For `sai_agent_test.cinc`, the structure is similar but with per-SDK and per-ASIC-family lists.

### How to check

Search the config for the failing test name:
```bash
grep -i '<TEST_CLASS_NAME>' ~/configerator/source/neteng/netcastle/test_config/<TEAM>.cinc
```

If the test is **not listed**, it's expected to pass. If it's failing and not in known bad, it's a real regression that needs to be fixed or added to known bad.

### Adding to known bad

To add a test to known bad, edit the appropriate list in the `.cinc` file. Use a regex pattern that matches the test name:
```python
bcm_th3_known_bad_tests = [
    KnownBadTestPattern(test_name_regex="{}$".format(test_group))
    for test_group in [
        # ... existing entries ...
        "AgentEcmpSpilloverTest.*",  # TODO(author): fix TH3 spillover tests, D92924806
    ]
]
```

Then submit the configerator change via the normal diff workflow. Always include a TODO with the author and context so it gets fixed rather than forgotten.

## Log Analysis

When the user provides a netcastle log file, analyze it for failure clues. The log is typically large (1MB+), so use Grep rather than reading the entire file.
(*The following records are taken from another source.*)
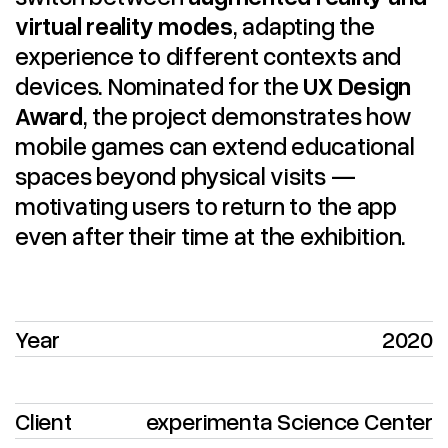
virtual reality modes
, adapting the
experience to different contexts and
devices. Nominated for the
UX Design
Award
, the project demonstrates how
mobile games can extend educational
spaces beyond physical visits —
motivating users to return to the app
even after their time at the exhibition.
Year
2020
Client
experimenta Science Center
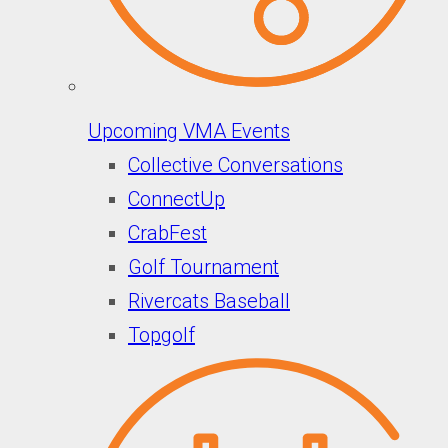
Upcoming VMA Events
Collective Conversations
ConnectUp
CrabFest
Golf Tournament
Rivercats Baseball
Topgolf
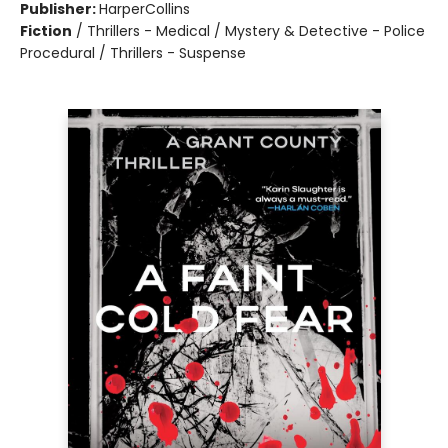
Publisher:
HarperCollins
Fiction
/
Thrillers - Medical / Mystery & Detective - Police
Procedural / Thrillers - Suspense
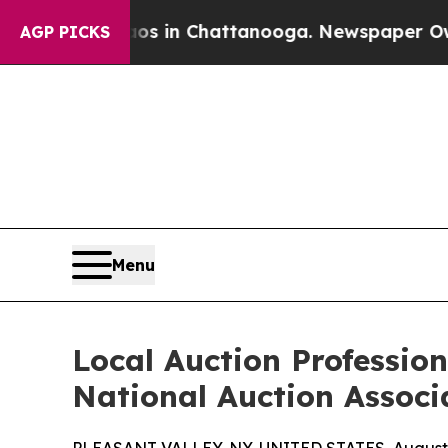
pse
Chaos in Chattanooga. Newspaper Owner Call
AGP PICKS
Menu
Local Auction Professio
National Auction Associ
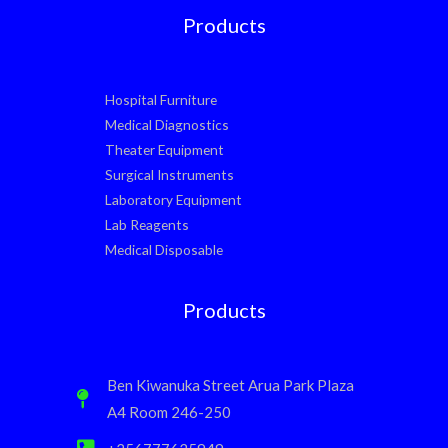
Products
Hospital Furniture
Medical Diagnostics
Theater Equipment
Surgical Instruments
Laboratory Equipment
Lab Reagents
Medical Disposable
Products
Ben Kiwanuka Street Arua Park Plaza
A4 Room 246-250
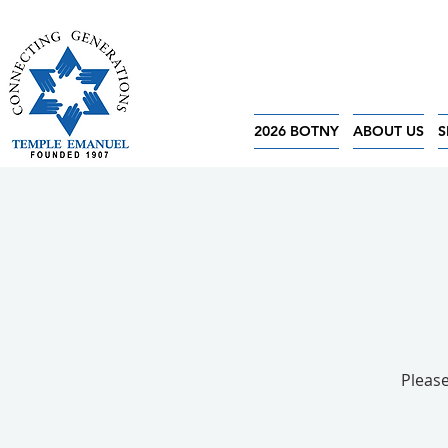
2026 BOTNY
ABOUT US
S
Please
### Key patterns to search for in logs

**1. Find all FAILED and PASSED tests:**
```
grep FAILED <logfile>
grep PASSED <logfile>
```

**2. Identify the failure mode** — check which type of failure:
- `exit-code exited 1` → Test assertion failure (GTest EXPECT/ASSERT)
- `signal killed ABRT` → Process crash, usually a `LOG(FATAL)` or ASan error
- `timeout` → Test hung or exceeded time limit

**3. Find assertion details:**
```
grep -A 5 "Check failed\|EXPECT_EQ\|ASSERT_EQ\|Expected equality" <logfile>
grep -B 5 "ABORTING" <logfile>
```

**4. Check for ASan (AddressSanitizer) errors:**
```
grep -A 15 "ERROR: AddressSanitizer" <logfile>
grep "heap-buffer-overflow\|use-after-free\|stack-buffer-overflow" <logfile>
```

**5. Find crash stack traces** — look for `LOG(FATAL)` abort paths:
```
grep -A 10 "SwSwitchInitializer::initThread\|folly::LogStreamVoidify" <logfile>
```

**6. Extract the runner command** (shows exact flags used):
```
grep "Runner CMD:" <logfile>
```

**7. Get the fbcode hash** (confirms the revision under test):
```
grep "Fbcode hash:" <logfile>
```

**8. Check for core dumps** (useful for further debugging):
```
grep -A 2 "Core dumps:" <logfile>
```

**9. Find everpaste links** for full stdout/stderr (log file only shows last N lines):
```
grep "everpaste.*handle=" <logfile>
```

### Common failure patterns

| Pattern | Typical Cause |
|---------|---------------|
| warm_boot fails but cold_boot passes for same test | Warm boot initialization or state replay issue |
| All tests in a test class fail | Test class setup/config issue (e.g., wrong switching mode, wrong resource limits) |
| `SwSwitchInitializer::initThread` in crash stack | Fatal error during switch warm boot initialization |
| ASan ABORTING with no ASan error | Usually a `LOG(FATAL)` / `CHECK()` failure, not a memory error — the ASan legend in output is from the binary being built with ASan, not from an ASan detection |
| Tests that were previously not running now fail | Newly enabled tests that weren't validated on this platform |

## Reporting

Present findings as:

1. **Most likely culprit commit** with diff number, title, author, and evidence
2. **What the commit changed** and why it likely causes the failure
3. **Failure mode** — assertion failure vs crash vs timeout, with key error messages
4. **Cold boot vs warm boot pattern** — which boot modes are affected
5. **The bisect2 command** ready to run for confirmation
6. **Suggested next steps** (talk to author, revert, fix forward, etc.)